I was reminded how deeply nourishing this blend of yoga and holiday is. I felt truly replenished, not least by the great group of people who had gathered there, open hearts and minds with plenty of smiles and laughter.
The final curtain kirtan
At the end of the retreat we finished our final yin class with kirtan (not ‘curtain’ as one of the attendees referred to it). We sat in a circle, chanting, and taking it in turns to lie in the middle to enjoy the surround sound and the group energy.
Naturally living in our bizarrely disconnected cultures leads us feeling uncomfortable doing such things. So there was zero pressure to do any of those things. Some people stayed quiet, many people didn’t go to the centre of the circle. But with the pressure off everybody was free to enjoy the moment however they chose.

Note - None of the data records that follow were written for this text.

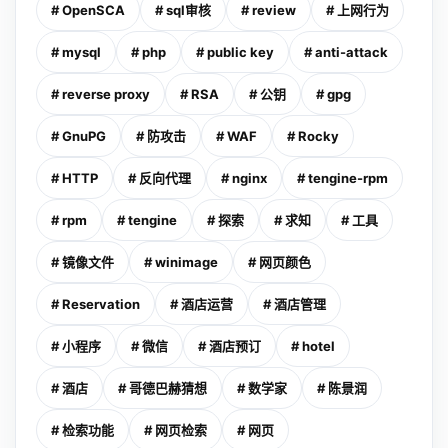
# OpenSCA
# sql审核
# review
# 上网行为
# mysql
# php
# public key
# anti-attack
# reverse proxy
# RSA
# 公钥
# gpg
# GnuPG
# 防攻击
# WAF
# Rocky
# HTTP
# 反向代理
# nginx
# tengine-rpm
# rpm
# tengine
# 探索
# 求知
# 工具
# 镜像文件
# winimage
# 网页颜色
# Reservation
# 酒店运营
# 酒店管理
# 小程序
# 微信
# 酒店预订
# hotel
# 酒店
# 哥德巴赫猜想
# 数学家
# 陈景润
# 检索功能
# 网页检索
# 网页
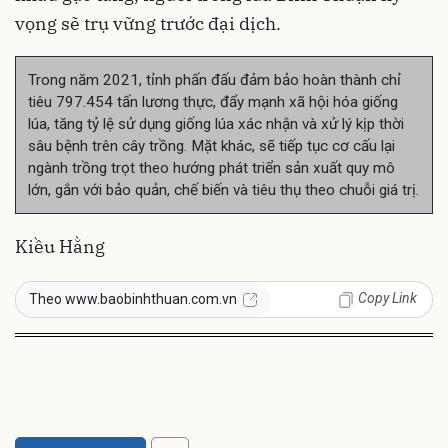
vọng sẽ trụ vững trước đại dịch.
Trong năm 2021, tỉnh phấn đấu đảm bảo hoàn thành chỉ
tiêu 797.454 tấn lương thực, đẩy mạnh xã hội hóa giống
lúa, tăng tỷ lệ sử dụng giống lúa xác nhận và xử lý kịp thời
sâu bệnh trên cây trồng. Mặt khác, sẽ tiếp tục cơ cấu lại
ngành trồng trọt theo hướng phát triển sản xuất quy mô
lớn, gắn với bảo quản, chế biến và tiêu thụ theo chuỗi giá trị.
Kiều Hằng
Copy Link
Theo www.baobinhthuan.com.vn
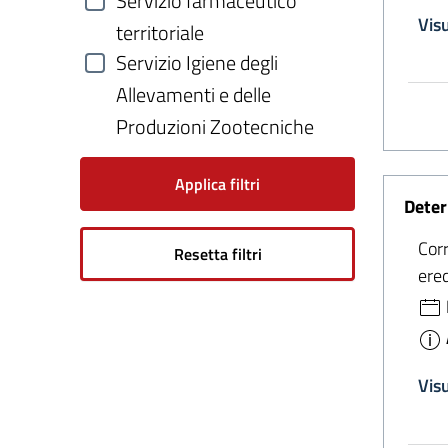
Servizio farmaceutico
Vis
territoriale
Servizio Igiene degli
Allevamenti e delle
Produzioni Zootecniche
Applica filtri
Deter
Cor
Resetta filtri
ere
Vis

A few years back this kind of thing would have made me cringe beyond belief (‘A circle? And we’ll be making sounds with our mouths? No thank you’). But yoga gradually opens you to what is actually quite natural and you begin to realise that the craziness is living in a world where people have to habitually get wasted to bond with each other, to relax and have a good time and do ‘crazy’ things like sing and dance.
When was the last time you danced?
When was the last time you sang?
When was the last time you told a story?
When was the last time you sat alone in stillness?
I began to fully feel the effects of the retreat on the plane home where I started to write this in a notebook. I’d avoided writing much on the retreat, wanting to have a visceral experience not an intellectual one. But once removed from the retreat, back in the world, I can feel the effects of this reconnection, of this yoga.
As the words tumble onto the page I feel like I’ve been away a year not a week and I’m reminded of the power of a yoga retreat and the guidance of an exceptional teacher.
I encourage anyone with the slightest inclination to do a retreat to go for it. Find something that resonates, someone who sparks your curiosity and go do it. Be open to what the experience can show you and find your yoga, your true connection.